Intrinsic camera parameters:
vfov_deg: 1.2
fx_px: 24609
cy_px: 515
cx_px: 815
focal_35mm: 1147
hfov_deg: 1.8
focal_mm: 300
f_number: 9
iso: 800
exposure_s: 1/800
==
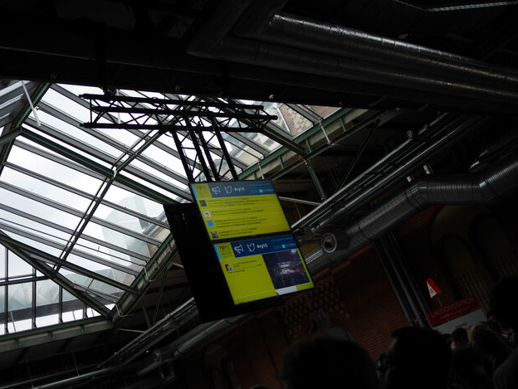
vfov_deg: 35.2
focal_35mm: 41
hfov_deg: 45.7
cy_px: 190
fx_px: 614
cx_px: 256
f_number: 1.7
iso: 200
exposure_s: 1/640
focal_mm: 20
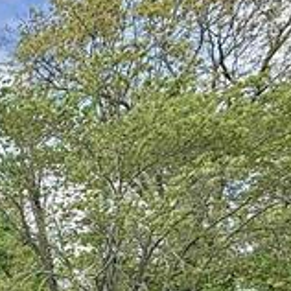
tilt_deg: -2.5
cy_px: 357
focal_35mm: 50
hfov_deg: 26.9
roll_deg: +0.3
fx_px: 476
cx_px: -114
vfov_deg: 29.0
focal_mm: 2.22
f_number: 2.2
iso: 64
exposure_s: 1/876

_Problem_
Look above for the line holding "focal_35mm: 50" and the line holding "exposure_s: 1/876". Retype both, and every line between them, word for word and nothing else.

_Task solution_
focal_35mm: 50
hfov_deg: 26.9
roll_deg: +0.3
fx_px: 476
cx_px: -114
vfov_deg: 29.0
focal_mm: 2.22
f_number: 2.2
iso: 64
exposure_s: 1/876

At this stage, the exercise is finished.